▶ [EXERCISE DATA]
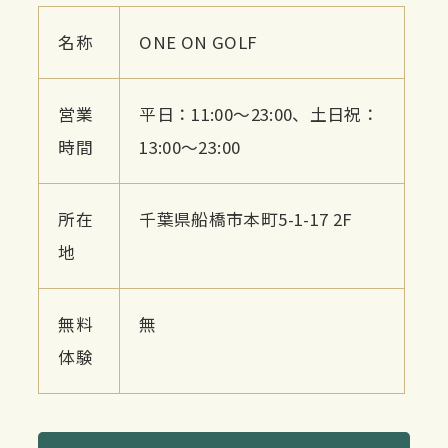
名称
ONE ON GOLF
営業
平日：11:00〜23:00、土日祝：
時間
13:00〜23:00
所在
千葉県船橋市本町5-1-17 2F
地
無料
無
体験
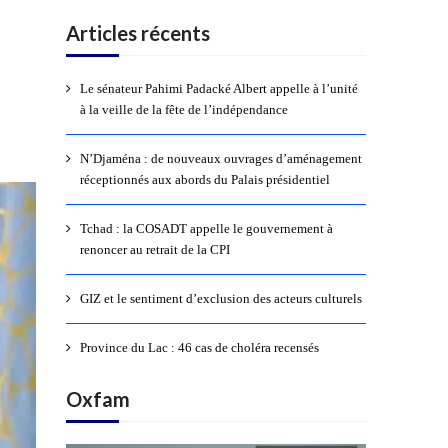
Articles récents
Le sénateur Pahimi Padacké Albert appelle à l’unité
à la veille de la fête de l’indépendance
N’Djaména : de nouveaux ouvrages d’aménagement
réceptionnés aux abords du Palais présidentiel
Tchad : la COSADT appelle le gouvernement à
renoncer au retrait de la CPI
GIZ et le sentiment d’exclusion des acteurs culturels
Province du Lac : 46 cas de choléra recensés
Oxfam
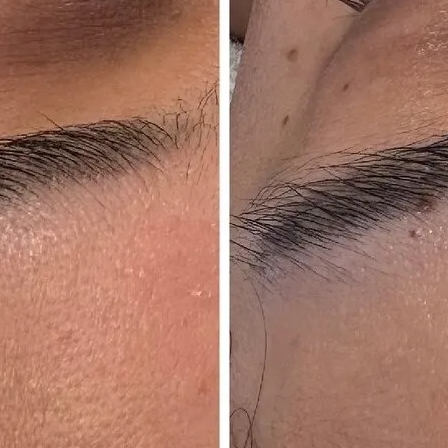
お問い合わせはこちら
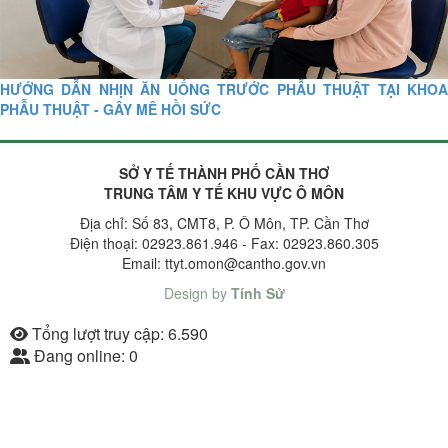
HƯỚNG DẪN NHỊN ĂN UỐNG TRƯỚC PHẪU THUẬT TẠI KHOA
PHẪU THUẬT - GÂY MÊ HỒI SỨC
SỞ Y TẾ THÀNH PHỐ CẦN THƠ
TRUNG TÂM Y TẾ KHU VỰC Ô MÔN
Địa chỉ: Số 83, CMT8, P. Ô Môn, TP. Cần Thơ
Điện thoại: 02923.861.946 - Fax: 02923.860.305
Email: ttyt.omon@cantho.gov.vn
Design by
Tính Sử
Tổng lượt truy cập:
6.590
Đang online:
0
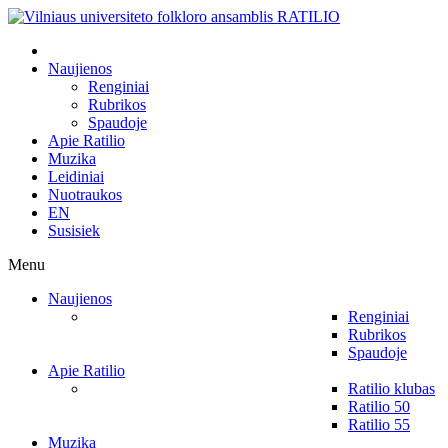
Naujienos
Renginiai
Rubrikos
Spaudoje
Apie Ratilio
Muzika
Leidiniai
Nuotraukos
EN
Susisiek
Menu
Naujienos
Renginiai
Rubrikos
Spaudoje
Apie Ratilio
Ratilio klubas
Ratilio 50
Ratilio 55
Muzika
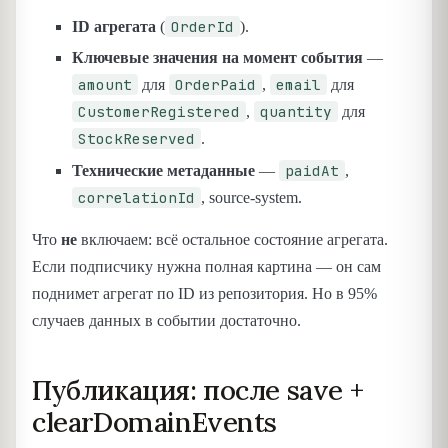
OrderId
ID агрегата
(
).
Ключевые значения на момент события
—
amount
OrderPaid
email
для
,
для
CustomerRegistered
quantity
,
для
StockReserved
.
paidAt
Технические метаданные
—
,
correlationId
, source-system.
Что
не
включаем: всё остальное состояние агрегата.
Если подписчику нужна полная картина — он сам
поднимет агрегат по ID из репозитория. Но в 95%
случаев данных в событии достаточно.
Публикация: после save +
clearDomainEvents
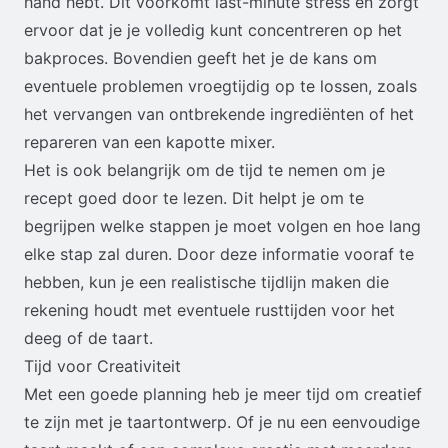
hand hebt. Dit voorkomt last-minute stress en zorgt
ervoor dat je je volledig kunt concentreren op het
bakproces. Bovendien geeft het je de kans om
eventuele problemen vroegtijdig op te lossen, zoals
het vervangen van ontbrekende ingrediënten of het
repareren van een kapotte mixer.
Het is ook belangrijk om de tijd te nemen om je
recept goed door te lezen. Dit helpt je om te
begrijpen welke stappen je moet volgen en hoe lang
elke stap zal duren. Door deze informatie vooraf te
hebben, kun je een realistische tijdlijn maken die
rekening houdt met eventuele rusttijden voor het
deeg of de taart.
Tijd voor Creativiteit
Met een goede planning heb je meer tijd om creatief
te zijn met je taartontwerp. Of je nu een eenvoudige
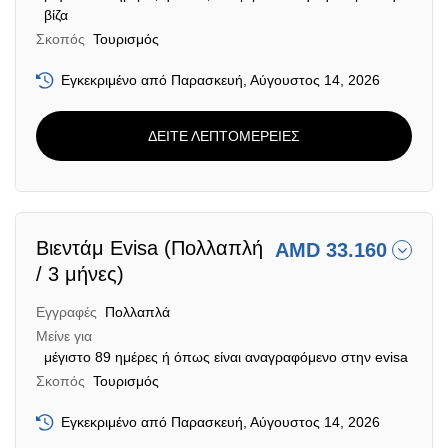
βίζα
Σκοπός
Τουρισμός
Εγκεκριμένο από Παρασκευή, Αύγουστος 14, 2026
ΔΕΙΤΕ ΛΕΠΤΟΜΕΡΕΙΕΣ
Βιεντάμ Evisa (Πολλαπλή
AMD 33.160
/ 3 μήνες)
Εγγραφές
Πολλαπλά
Μείνε για
μέγιστο 89 ημέρες ή όπως είναι αναγραφόμενο στην evisa
Σκοπός
Τουρισμός
Εγκεκριμένο από Παρασκευή, Αύγουστος 14, 2026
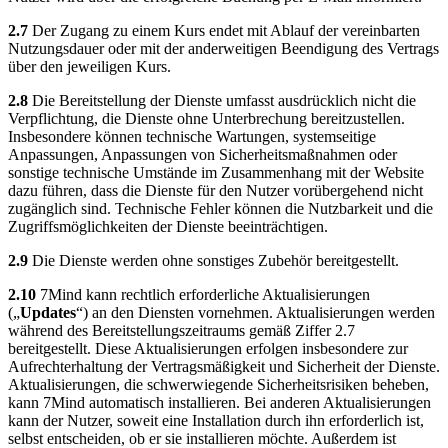
2.7
Der Zugang zu einem Kurs endet mit Ablauf der vereinbarten
Nutzungsdauer oder mit der anderweitigen Beendigung des Vertrags
über den jeweiligen Kurs.
2.8
Die Bereitstellung der Dienste umfasst ausdrücklich nicht die
Verpflichtung, die Dienste ohne Unterbrechung bereitzustellen.
Insbesondere können technische Wartungen, systemseitige
Anpassungen, Anpassungen von Sicherheitsmaßnahmen oder
sonstige technische Umstände im Zusammenhang mit der Website
dazu führen, dass die Dienste für den Nutzer vorübergehend nicht
zugänglich sind. Technische Fehler können die Nutzbarkeit und die
Zugriffsmöglichkeiten der Dienste beeinträchtigen.
2.9
Die Dienste werden ohne sonstiges Zubehör bereitgestellt.
2.10
7Mind kann rechtlich erforderliche Aktualisierungen
(„
Updates
“) an den Diensten vornehmen. Aktualisierungen werden
während des Bereitstellungszeitraums gemäß Ziffer 2.7
bereitgestellt. Diese Aktualisierungen erfolgen insbesondere zur
Aufrechterhaltung der Vertragsmäßigkeit und Sicherheit der Dienste.
Aktualisierungen, die schwerwiegende Sicherheitsrisiken beheben,
kann 7Mind automatisch installieren. Bei anderen Aktualisierungen
kann der Nutzer, soweit eine Installation durch ihn erforderlich ist,
selbst entscheiden, ob er sie installieren möchte. Außerdem ist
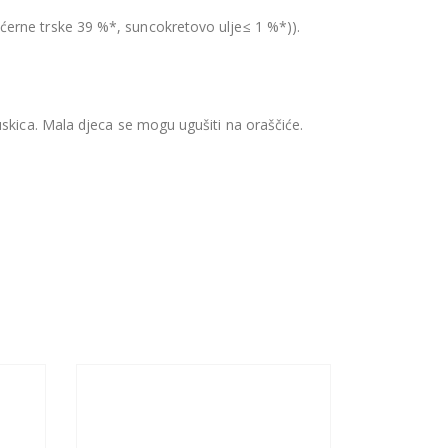
ećerne trske 39 %*, suncokretovo ulje≤ 1 %*)).
uskica. Mala djeca se mogu ugušiti na oraščiće.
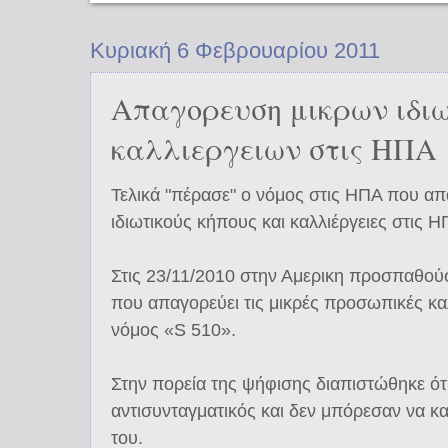
Κυριακή 6 Φεβρουαρίου 2011
Απαγορευση μικρων ιδιω
καλλιεργειων στις ΗΠΑ
Τελικά "πέρασε" ο νόμος στις ΗΠΑ που απ
ιδιωτικούς κήπους και καλλιέργειες στις 
Στις 23/11/2010 στην Αμερικη προσπαθού
που απαγορεύει τις μικρές προσωπικές καλ
νόμος «S 510».
Στην πορεία της ψήφισης διαπιστώθηκε ότ
αντισυνταγματικός και δεν μπόρεσαν να 
του.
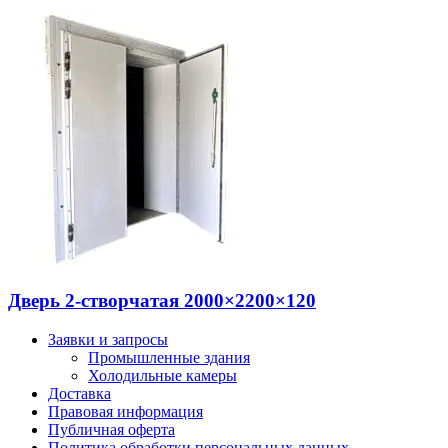
Дверь 2-створчатая 2000×2200×120
Заявки и запросы
Промышленные здания
Холодильные камеры
Доставка
Правовая информация
Публичная оферта
Политика обработки персональных данных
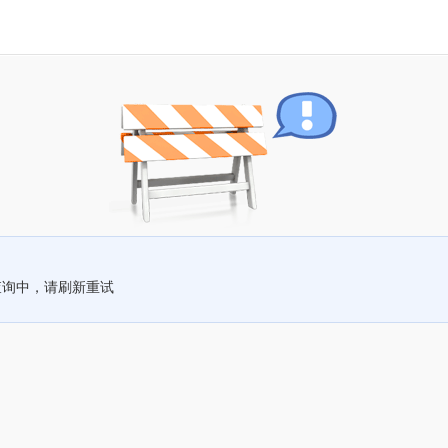
查询中，请刷新重试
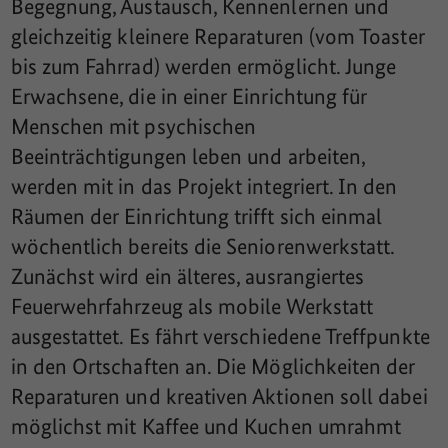
Begegnung, Austausch, Kennenlernen und
gleichzeitig kleinere Reparaturen (vom Toaster
bis zum Fahrrad) werden ermöglicht. Junge
Erwachsene, die in einer Einrichtung für
Menschen mit psychischen
Beeinträchtigungen leben und arbeiten,
werden mit in das Projekt integriert. In den
Räumen der Einrichtung trifft sich einmal
wöchentlich bereits die Seniorenwerkstatt.
Zunächst wird ein älteres, ausrangiertes
Feuerwehrfahrzeug als mobile Werkstatt
ausgestattet. Es fährt verschiedene Treffpunkte
in den Ortschaften an. Die Möglichkeiten der
Reparaturen und kreativen Aktionen soll dabei
möglichst mit Kaffee und Kuchen umrahmt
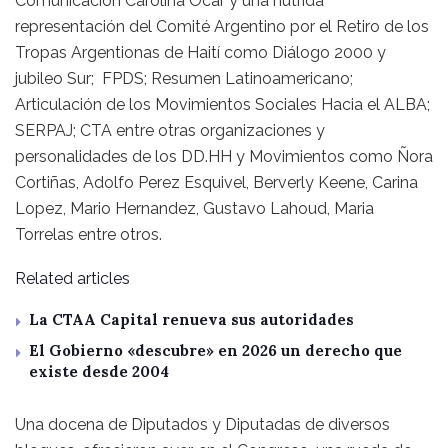
Comunicación Carolina Ocar y una nutrida
representación del Comité Argentino por el Retiro de los
Tropas Argentionas de Haití como Diálogo 2000 y
jubileo Sur; FPDS; Resumen Latinoamericano;
Articulación de los Movimientos Sociales Hacia el ALBA;
SERPAJ; CTA entre otras organizaciones y
personalidades de los DD.HH y Movimientos como Ñora
Cortiñas, Adolfo Perez Esquivel, Berverly Keene, Carina
Lopez, Mario Hernandez, Gustavo Lahoud, Maria
Torrelas entre otros.
Related articles
La CTAA Capital renueva sus autoridades
El Gobierno «descubre» en 2026 un derecho que
existe desde 2004
Una docena de Diputados y Diputadas de diversos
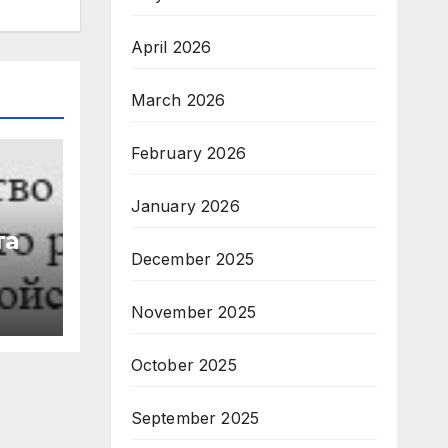
April 2026
March 2026
February 2026
January 2026
та
December 2025
от
November 2025
50
October 2025
September 2025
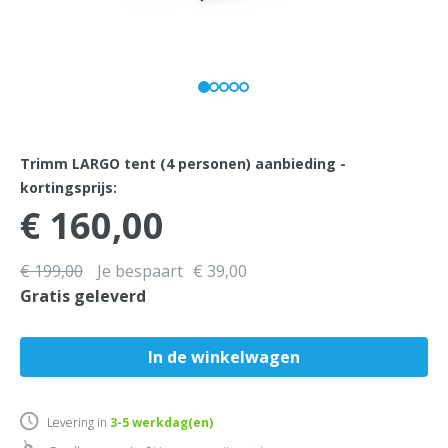
Trimm LARGO tent (4 personen) aanbieding -
kortingsprijs:
€ 160,00
€ 199,00
Je bespaart
€ 39,00
Gratis geleverd
Levering in
3-5
werkdag(en)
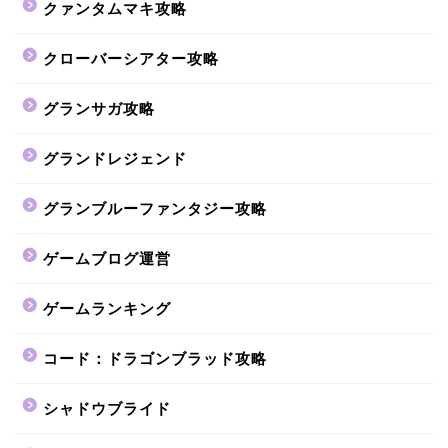
クァンタムマキ攻略
クローバーシアター攻略
グランサガ攻略
グランドレジェンド
グランブルーファンタジー攻略
ゲームブログ運営
ゲームランキング
コード：ドラゴンブラッド攻略
シャドウブライド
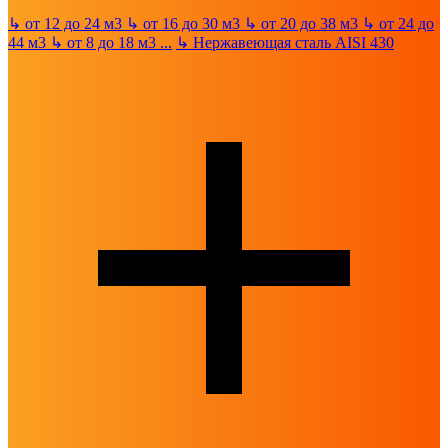
↳
от 12 до 24 м3
↳
от 16 до 30 м3
↳
от 20 до 38 м3
↳
от 24 до
44 м3
↳
от 8 до 18 м3
...
↳
Нержавеющая сталь AISI 430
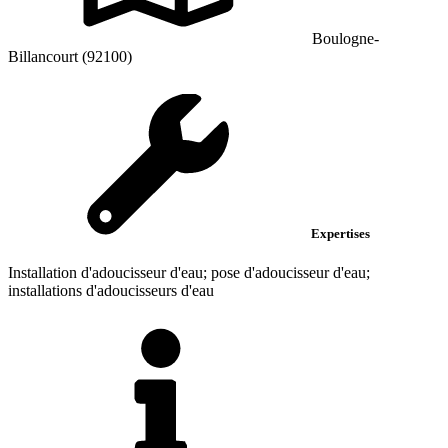
Boulogne-
Billancourt (92100)
Expertises
Installation d'adoucisseur d'eau; pose d'adoucisseur d'eau;
installations d'adoucisseurs d'eau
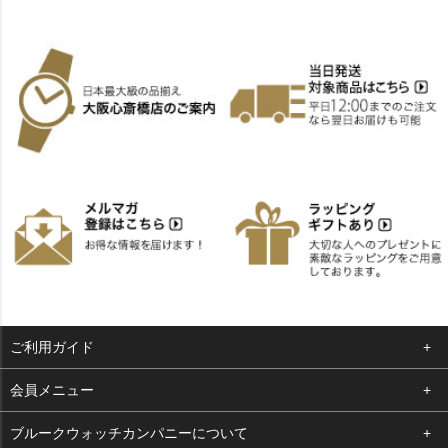
ご利用ガイド
よくある質問
会員メニュー
支払い・送料
ログイン
ブルークウォッチカンパニーについて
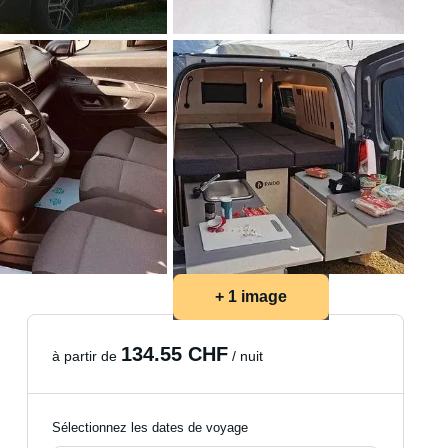
+ 1 image
134.55 CHF
à partir de
/ nuit
Sélectionnez les dates de voyage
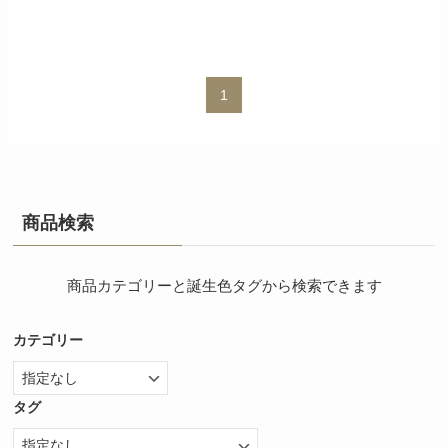
1
商品検索
商品カテゴリーと誕生色タグから検索できます
カテゴリー
タグ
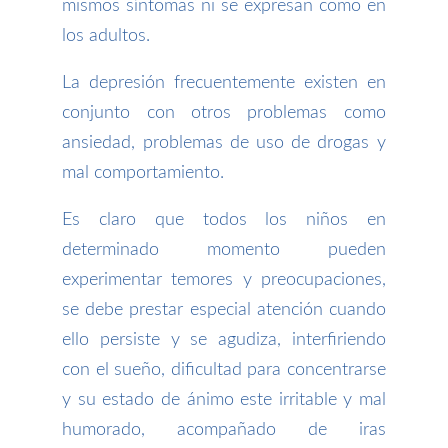
mismos síntomas ni se expresan como en
los adultos.
La depresión frecuentemente existen en
conjunto con otros problemas como
ansiedad, problemas de uso de drogas y
mal comportamiento.
Es claro que todos los niños en
determinado momento pueden
experimentar temores y preocupaciones,
se debe prestar especial atención cuando
ello persiste y se agudiza, interfiriendo
con el sueño, dificultad para concentrarse
y su estado de ánimo este irritable y mal
humorado, acompañado de iras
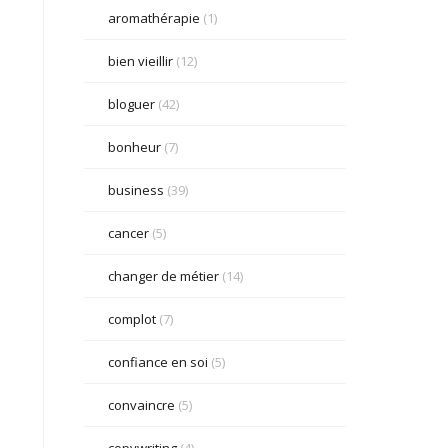
aromathérapie
(1)
bien vieillir
(12)
bloguer
(42)
bonheur
(7)
business
(39)
cancer
(5)
changer de métier
(14)
complot
(7)
confiance en soi
(5)
convaincre
(5)
copywriting
(4)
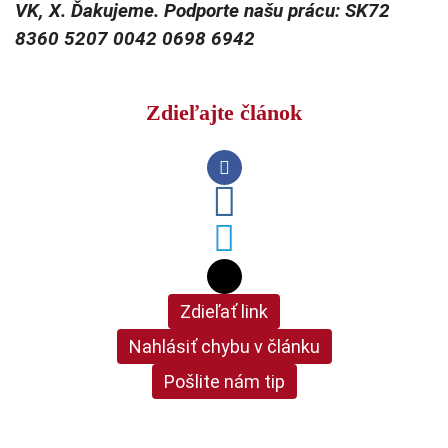
VK, X. Ďakujeme. Podporte našu prácu: SK72
8360 5207 0042 0698 6942
Zdieľajte článok
Zdieľať link
Nahlásiť chybu v článku
Pošlite nám tip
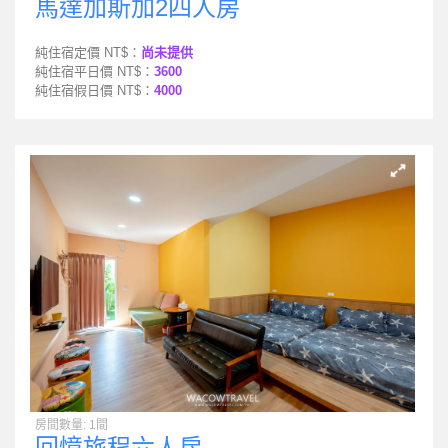
馬達加斯加2四人房
純住宿定價 NT$：
尚未提供
純住宿平日價 NT$：
3600
純住宿假日價 NT$：
4000
房間數量: 1間
回憶旅程六人房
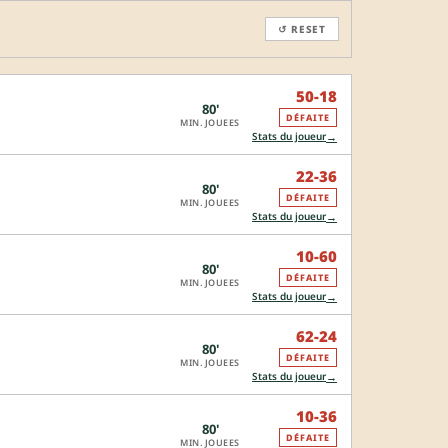
↺ RESET
50-18
80'
DÉFAITE
MIN. JOUEES
→
Stats du joueur
22-36
80'
DÉFAITE
MIN. JOUEES
→
Stats du joueur
10-60
80'
DÉFAITE
MIN. JOUEES
→
Stats du joueur
62-24
80'
DÉFAITE
MIN. JOUEES
→
Stats du joueur
10-36
80'
DÉFAITE
MIN. JOUEES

▶ [GOAL OF THE EXERCISE]
Copy the entries from the line with "ećerne trske 39" up to and including the line with "uskica. Mala djeca", switching "Mala djeca" to "Djeca" and leaving everything else the same.

▶ [RESULT FOR THIS TASK]
ećerne trske 39 %*, suncokretovo ulje≤ 1 %*)).
uskica. Djeca se mogu ugušiti na oraščiće.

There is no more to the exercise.